Natural gas pipeline system in the United States

Trunkline Pipeline is a natural gas pipeline system which brings gas from the Gulf coast of Texas and Louisiana through Mississippi, Arkansas, Tennessee, and Kentucky to deliver gas in Illinois and Indiana. It connects to the Henry Hub, Egan Hub, and Perryville Hub. The total length of the system is 3059 mi and its capacity is 1.5 e9cuft/d. It is operated by Trunkline Gas Company, a subsidiary of Energy Transfer Partners. Its FERC code is 30.

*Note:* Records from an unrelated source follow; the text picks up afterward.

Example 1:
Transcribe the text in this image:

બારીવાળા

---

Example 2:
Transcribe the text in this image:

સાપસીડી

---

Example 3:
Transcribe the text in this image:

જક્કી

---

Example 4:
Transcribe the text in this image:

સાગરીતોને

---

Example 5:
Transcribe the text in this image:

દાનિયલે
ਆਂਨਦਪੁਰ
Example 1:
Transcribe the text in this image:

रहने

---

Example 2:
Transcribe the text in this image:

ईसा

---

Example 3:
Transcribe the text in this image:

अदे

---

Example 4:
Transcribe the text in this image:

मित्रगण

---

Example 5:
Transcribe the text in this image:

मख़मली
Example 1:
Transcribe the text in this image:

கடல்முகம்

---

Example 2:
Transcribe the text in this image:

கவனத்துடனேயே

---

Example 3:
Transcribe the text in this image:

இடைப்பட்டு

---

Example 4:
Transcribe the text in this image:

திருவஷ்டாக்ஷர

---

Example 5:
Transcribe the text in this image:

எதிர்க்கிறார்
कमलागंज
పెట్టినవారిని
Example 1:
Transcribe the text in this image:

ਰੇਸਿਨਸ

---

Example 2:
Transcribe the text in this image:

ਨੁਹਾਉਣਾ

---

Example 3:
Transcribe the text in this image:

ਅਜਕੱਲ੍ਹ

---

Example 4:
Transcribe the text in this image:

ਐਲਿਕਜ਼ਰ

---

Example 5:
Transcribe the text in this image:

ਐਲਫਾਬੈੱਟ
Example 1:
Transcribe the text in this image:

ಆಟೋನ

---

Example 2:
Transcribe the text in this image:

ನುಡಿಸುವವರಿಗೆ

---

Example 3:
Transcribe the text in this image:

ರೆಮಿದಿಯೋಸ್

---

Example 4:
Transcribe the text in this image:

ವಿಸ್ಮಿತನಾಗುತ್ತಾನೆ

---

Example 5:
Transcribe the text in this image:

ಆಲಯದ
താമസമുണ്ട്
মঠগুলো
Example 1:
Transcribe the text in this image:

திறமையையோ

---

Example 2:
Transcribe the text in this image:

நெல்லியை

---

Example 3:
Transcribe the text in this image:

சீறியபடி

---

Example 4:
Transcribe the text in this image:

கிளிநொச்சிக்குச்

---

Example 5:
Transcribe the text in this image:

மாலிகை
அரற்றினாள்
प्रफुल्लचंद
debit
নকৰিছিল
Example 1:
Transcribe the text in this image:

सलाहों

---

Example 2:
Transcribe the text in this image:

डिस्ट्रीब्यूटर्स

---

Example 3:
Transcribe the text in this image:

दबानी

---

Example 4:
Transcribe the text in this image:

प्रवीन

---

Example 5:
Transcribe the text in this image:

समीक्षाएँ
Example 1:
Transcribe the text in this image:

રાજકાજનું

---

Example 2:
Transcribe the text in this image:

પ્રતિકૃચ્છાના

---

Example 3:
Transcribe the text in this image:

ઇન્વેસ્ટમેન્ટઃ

The pipeline project started when on March 12, 1947, independent owners of South Texas gas reserves incorporated Trunkline Gas Supply Company. In 1949–1950, the project was taken over by Panhandle Eastern energy company.

In 1998, the pipeline was acquired by CMS Energy from Duke Energy, which absorbed Panhandle Eastern few years earlier.

In 2012, it was announced that a 770 mi section of the pipeline will be converted to crude oil pipeline to transport Canadian and Bakken oil from Patoka, Illinois, to St. James, Louisiana. This project was cancelled. In 2014, the Energy Transfer Crude Oil Pipeline Project (ETCOP) was announced. ETCOP will use 678 mi of the existing 30 in Trunkline, which will be converted and reversed. In addition, 66 mi of new pipeline will be built. In Patoka, the ETCOP will be connected with the Dakota Access Pipeline. The pipeline runs through Illinois, Kentucky, Tennessee, Mississippi, Arkansas, and Louisiana, and its terminus will be near Nederland, Texas. The pipeline will have a capacity of 450000–570000 oilbbl/d.